Welcome to the age of digital amnesia
The digital age is no doubt the proof of the progress mankind has made, but owing to the increase in use of internet connected devices a question that needs to be answered is are we not relying too much on smartphones, tablets and computers in general for information access? How much of our natural storage (brain) are we using in the Internet age?
A new survey by Kaspersky Labs has found that the digital and internet ages have brought us to the age of digital amnesia as we have started relying on smartphones, tablets and other mobile devices to access information on the web, which our ancestors actually stored in their brains as they didn’t have access to the Internet or mobile phones.
Researchers have been saying for a long time now that as we start storing more and more information on reserve storage on devices, we are actually encouraging our minds to erase them.
The survey found that more than half of the adult European participants could not recall their children’s or their office phone numbers without looking into their mobile phones. Around a third were not able to remember their partner’s number.
Further, the survey results also showed that 91 per cent of Americans surveyed admitted their dependency on the Internet and devices as a tool for remembering and as an extension of their brain. Similarly, 79.5 per cent of the Europeans surveyed, admit using the Internet as a universal reference book.

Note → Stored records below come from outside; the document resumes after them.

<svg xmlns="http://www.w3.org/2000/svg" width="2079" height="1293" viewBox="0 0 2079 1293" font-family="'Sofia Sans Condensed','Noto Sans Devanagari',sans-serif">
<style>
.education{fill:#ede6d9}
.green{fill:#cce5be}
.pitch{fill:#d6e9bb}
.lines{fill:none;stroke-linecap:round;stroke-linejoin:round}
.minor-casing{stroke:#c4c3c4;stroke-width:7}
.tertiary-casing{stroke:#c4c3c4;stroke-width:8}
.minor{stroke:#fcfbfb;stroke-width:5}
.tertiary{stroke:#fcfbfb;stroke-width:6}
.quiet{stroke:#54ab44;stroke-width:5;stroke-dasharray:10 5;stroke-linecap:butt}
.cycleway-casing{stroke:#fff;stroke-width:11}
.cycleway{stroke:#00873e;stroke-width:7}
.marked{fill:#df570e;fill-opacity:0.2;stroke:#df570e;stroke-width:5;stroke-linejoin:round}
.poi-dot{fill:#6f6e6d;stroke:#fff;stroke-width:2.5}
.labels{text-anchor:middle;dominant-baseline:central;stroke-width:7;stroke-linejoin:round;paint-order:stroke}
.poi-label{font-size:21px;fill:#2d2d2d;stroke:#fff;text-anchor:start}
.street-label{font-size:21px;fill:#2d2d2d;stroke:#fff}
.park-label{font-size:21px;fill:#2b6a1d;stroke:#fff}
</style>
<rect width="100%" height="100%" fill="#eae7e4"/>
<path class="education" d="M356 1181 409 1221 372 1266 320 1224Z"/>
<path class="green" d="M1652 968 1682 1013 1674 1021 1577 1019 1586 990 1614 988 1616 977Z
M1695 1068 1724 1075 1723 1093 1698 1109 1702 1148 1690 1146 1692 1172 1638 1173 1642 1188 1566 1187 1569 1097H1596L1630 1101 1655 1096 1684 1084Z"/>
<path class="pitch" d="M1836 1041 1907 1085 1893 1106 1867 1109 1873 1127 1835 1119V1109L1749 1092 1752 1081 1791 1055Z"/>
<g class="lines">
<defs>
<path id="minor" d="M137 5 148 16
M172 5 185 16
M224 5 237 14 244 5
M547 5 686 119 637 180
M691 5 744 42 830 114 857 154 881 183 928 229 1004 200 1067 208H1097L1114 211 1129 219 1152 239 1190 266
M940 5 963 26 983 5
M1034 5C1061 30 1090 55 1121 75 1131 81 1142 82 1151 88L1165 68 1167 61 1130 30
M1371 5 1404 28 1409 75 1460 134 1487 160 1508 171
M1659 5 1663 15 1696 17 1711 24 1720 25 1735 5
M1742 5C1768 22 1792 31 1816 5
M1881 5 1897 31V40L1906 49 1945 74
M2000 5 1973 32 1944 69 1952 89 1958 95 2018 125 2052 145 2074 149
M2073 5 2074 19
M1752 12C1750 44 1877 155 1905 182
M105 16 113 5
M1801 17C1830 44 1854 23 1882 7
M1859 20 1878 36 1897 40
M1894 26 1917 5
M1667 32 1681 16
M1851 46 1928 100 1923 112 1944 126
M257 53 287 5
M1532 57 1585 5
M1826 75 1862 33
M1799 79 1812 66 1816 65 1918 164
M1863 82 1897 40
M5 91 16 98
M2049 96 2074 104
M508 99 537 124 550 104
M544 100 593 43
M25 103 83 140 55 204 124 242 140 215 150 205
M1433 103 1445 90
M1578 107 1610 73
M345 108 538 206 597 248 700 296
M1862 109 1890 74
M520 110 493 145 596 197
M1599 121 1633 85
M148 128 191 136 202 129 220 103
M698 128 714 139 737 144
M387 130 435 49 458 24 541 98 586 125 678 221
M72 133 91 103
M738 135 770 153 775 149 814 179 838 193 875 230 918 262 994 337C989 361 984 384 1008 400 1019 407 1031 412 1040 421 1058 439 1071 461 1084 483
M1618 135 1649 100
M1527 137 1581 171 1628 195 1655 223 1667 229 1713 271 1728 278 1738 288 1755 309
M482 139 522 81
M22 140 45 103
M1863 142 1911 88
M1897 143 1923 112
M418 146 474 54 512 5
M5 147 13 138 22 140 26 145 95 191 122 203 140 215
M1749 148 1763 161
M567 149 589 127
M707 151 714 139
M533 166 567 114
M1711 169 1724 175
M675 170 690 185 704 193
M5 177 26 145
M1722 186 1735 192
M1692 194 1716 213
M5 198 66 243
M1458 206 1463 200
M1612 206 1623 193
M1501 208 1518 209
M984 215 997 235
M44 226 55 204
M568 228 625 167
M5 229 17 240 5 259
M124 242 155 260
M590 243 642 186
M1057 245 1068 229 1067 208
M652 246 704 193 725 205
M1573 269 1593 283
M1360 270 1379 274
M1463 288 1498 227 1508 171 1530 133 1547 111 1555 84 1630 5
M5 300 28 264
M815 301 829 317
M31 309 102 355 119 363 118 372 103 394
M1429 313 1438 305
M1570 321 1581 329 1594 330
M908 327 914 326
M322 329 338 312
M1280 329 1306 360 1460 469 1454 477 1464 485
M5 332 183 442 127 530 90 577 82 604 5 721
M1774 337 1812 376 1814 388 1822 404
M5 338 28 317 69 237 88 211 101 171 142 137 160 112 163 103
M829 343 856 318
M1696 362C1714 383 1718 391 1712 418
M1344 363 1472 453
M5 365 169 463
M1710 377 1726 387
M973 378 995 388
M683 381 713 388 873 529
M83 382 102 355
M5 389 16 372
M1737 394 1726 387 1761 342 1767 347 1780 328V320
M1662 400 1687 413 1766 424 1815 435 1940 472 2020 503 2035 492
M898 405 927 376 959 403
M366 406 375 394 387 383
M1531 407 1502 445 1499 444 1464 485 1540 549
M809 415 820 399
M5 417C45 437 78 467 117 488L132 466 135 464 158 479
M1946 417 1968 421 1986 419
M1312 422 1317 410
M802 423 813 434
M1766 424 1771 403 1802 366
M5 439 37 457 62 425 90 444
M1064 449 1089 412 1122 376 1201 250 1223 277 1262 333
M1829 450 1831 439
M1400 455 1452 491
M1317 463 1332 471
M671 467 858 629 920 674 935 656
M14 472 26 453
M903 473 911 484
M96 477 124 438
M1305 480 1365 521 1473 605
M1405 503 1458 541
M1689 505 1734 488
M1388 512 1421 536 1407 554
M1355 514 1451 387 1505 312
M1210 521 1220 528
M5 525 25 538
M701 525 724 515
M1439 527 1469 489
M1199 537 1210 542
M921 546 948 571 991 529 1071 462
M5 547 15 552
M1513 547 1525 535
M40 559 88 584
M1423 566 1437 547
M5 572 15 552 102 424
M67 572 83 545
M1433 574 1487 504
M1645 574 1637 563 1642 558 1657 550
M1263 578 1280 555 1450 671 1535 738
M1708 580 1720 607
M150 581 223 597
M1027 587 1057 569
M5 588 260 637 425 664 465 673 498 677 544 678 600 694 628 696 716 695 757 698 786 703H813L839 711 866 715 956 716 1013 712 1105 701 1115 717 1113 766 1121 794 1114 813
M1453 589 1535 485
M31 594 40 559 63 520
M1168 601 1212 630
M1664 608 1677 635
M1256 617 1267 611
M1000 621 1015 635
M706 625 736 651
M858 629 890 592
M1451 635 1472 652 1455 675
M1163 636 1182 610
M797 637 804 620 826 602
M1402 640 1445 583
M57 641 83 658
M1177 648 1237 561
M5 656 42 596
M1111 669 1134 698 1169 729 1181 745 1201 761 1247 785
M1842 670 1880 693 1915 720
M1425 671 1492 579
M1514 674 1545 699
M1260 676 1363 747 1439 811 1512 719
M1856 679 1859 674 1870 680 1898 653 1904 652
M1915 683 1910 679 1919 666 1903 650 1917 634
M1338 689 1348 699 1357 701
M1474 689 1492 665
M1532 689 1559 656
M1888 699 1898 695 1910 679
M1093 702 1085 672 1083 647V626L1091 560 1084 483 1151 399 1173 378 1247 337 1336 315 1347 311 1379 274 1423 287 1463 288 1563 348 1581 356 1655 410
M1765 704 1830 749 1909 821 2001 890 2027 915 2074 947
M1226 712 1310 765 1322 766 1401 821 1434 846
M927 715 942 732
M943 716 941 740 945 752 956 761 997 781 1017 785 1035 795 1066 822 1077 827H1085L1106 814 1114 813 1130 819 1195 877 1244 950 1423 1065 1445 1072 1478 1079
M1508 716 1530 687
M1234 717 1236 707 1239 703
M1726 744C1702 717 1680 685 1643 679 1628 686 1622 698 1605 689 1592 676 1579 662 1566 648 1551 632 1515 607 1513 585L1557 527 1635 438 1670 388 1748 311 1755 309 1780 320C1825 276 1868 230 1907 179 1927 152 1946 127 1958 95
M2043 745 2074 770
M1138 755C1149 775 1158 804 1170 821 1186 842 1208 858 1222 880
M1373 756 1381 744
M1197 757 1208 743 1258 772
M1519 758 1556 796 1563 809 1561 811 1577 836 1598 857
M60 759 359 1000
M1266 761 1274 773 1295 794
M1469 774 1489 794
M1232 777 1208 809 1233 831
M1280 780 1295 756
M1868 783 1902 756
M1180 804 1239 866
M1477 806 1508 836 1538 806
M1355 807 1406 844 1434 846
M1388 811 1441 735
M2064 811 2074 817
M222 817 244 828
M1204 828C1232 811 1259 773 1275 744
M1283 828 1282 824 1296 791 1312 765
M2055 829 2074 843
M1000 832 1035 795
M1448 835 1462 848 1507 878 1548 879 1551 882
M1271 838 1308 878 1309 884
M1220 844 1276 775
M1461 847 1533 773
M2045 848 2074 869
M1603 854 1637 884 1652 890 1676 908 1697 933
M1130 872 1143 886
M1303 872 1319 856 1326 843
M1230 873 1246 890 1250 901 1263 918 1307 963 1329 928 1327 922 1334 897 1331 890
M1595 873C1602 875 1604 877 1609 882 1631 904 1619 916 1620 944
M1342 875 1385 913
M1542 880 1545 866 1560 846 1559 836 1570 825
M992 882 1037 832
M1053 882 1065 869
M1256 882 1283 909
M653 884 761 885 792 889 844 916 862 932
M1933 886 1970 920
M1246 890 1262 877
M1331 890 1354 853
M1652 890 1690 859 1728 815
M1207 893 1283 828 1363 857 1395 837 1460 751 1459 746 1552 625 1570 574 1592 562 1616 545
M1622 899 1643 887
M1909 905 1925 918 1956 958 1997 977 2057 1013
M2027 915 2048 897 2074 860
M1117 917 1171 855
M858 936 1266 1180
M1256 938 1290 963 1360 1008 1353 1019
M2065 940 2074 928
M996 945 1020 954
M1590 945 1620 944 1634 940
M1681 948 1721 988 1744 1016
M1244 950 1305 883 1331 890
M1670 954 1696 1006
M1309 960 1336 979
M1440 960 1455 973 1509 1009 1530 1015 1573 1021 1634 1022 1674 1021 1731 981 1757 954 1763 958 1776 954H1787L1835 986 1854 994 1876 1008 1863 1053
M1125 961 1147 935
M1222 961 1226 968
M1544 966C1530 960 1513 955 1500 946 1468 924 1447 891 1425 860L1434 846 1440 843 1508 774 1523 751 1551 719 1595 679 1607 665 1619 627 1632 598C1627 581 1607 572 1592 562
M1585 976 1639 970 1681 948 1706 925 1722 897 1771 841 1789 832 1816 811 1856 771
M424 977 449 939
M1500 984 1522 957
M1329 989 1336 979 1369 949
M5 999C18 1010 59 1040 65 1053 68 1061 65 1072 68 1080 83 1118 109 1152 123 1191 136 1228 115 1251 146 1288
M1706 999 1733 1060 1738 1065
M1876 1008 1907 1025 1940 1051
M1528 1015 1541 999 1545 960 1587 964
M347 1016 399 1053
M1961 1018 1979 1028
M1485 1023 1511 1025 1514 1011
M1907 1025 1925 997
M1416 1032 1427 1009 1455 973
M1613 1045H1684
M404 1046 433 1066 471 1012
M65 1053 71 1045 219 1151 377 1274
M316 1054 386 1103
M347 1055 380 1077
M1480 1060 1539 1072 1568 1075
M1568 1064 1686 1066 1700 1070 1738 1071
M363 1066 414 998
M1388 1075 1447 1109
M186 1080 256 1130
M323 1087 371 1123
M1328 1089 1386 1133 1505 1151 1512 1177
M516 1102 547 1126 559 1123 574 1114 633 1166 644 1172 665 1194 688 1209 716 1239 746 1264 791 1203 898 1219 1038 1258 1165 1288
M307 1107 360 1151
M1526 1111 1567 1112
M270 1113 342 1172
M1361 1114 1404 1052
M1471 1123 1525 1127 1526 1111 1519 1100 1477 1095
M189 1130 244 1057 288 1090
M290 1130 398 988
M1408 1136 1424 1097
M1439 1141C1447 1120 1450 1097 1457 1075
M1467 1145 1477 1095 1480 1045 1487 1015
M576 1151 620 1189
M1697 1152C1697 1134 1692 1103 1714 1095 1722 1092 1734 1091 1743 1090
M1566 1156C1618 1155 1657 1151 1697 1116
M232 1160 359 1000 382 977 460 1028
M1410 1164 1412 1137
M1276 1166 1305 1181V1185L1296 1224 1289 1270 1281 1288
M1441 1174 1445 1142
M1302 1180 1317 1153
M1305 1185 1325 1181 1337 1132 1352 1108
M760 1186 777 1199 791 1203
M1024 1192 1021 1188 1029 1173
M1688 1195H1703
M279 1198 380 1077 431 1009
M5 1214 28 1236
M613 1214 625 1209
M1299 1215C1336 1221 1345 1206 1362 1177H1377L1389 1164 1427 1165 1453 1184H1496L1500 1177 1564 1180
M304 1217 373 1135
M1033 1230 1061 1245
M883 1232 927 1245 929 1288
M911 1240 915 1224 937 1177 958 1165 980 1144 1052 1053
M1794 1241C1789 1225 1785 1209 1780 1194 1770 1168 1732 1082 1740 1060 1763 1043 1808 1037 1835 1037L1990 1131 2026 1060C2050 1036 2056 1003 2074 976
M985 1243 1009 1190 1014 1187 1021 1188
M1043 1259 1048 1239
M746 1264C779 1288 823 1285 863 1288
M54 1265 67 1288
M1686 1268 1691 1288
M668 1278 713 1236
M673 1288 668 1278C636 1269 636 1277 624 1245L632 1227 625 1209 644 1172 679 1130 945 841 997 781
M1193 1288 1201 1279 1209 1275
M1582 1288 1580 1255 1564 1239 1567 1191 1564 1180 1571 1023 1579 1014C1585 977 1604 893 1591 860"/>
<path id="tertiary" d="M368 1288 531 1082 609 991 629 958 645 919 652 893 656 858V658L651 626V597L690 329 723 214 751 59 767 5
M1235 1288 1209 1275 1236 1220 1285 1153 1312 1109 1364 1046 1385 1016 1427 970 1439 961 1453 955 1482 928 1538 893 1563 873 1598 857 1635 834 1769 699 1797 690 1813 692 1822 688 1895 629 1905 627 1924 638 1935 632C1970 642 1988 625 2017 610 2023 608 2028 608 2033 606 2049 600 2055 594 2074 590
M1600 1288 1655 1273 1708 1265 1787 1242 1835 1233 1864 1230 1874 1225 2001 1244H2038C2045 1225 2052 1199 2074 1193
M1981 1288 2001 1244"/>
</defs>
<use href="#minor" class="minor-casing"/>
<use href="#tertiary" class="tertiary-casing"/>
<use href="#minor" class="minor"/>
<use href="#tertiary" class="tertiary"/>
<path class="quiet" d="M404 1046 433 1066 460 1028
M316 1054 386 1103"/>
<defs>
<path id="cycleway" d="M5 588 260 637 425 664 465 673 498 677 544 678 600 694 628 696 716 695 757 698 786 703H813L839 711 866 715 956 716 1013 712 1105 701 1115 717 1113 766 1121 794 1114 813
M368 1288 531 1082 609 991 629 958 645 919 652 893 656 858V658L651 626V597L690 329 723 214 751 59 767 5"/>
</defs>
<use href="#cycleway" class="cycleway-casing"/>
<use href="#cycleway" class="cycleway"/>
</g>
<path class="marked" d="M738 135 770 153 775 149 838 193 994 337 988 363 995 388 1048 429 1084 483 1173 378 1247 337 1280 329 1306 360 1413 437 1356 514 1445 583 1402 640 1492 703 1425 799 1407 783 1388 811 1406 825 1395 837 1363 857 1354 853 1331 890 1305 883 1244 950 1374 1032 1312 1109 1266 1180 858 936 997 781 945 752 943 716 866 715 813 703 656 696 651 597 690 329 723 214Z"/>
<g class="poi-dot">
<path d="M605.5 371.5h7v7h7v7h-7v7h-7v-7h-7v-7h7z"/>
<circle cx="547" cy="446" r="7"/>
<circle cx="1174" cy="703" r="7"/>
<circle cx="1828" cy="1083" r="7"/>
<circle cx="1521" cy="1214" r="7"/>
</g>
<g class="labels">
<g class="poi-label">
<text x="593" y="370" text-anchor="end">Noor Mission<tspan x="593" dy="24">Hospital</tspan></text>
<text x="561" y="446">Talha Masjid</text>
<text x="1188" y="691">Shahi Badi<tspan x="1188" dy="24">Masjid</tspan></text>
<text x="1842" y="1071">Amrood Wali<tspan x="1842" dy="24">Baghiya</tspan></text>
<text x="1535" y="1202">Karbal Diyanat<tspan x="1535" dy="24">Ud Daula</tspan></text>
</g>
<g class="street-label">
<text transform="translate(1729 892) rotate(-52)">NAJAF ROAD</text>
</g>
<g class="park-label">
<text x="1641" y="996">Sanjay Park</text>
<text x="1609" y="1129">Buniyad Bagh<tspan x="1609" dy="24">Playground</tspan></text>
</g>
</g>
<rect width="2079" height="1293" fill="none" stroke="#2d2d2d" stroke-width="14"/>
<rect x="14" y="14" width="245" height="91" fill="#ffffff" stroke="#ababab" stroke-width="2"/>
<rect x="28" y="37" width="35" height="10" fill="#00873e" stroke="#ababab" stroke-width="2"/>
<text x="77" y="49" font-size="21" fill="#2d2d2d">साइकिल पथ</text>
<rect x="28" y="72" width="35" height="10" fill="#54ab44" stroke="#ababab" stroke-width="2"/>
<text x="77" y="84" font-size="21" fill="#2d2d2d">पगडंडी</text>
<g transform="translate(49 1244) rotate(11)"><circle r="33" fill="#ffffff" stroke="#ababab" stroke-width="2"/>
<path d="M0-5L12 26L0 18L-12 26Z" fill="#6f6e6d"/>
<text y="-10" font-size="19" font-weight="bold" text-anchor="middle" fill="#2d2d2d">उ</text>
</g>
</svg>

All the information that we previously had to memorize or look for elsewhere is now stored just a few clicks away. At the same time it’s not the question of convenience only, but of necessity as well: 61 per cent of European respondents say they need answers quickly and simply don’t have enough time for libraries or books.
The fact that we are relying too much on smartphones and other mobile devices for our information needs, any loss of data becomes a reason for lot of stress. Some of the primary reasons for data loss from phones is inadequate security, the survey found.
The survey found that Americans are failing to protect these vital devices despite having readily available solutions. In fact 28 per cent of surveyed in America noted that they do not protect ANY of their devices while just one in three installs extra security on their smartphone (30.5 per cent) and just one in five does so on their tablet (20.5 per cent).
When asked about loss or compromise of data from their smartphones, 51 per cent of American and 40 per cent of European respondents (especially women and younger people) claim that for them such an incidence would cause immense distress.
Similarly over 25 per cent of women surveyed in both regions as well as over 34 per cent of younger respondents globally say they would panic if they lost their devices. As these devices are the only place they store photos, messages and contact information.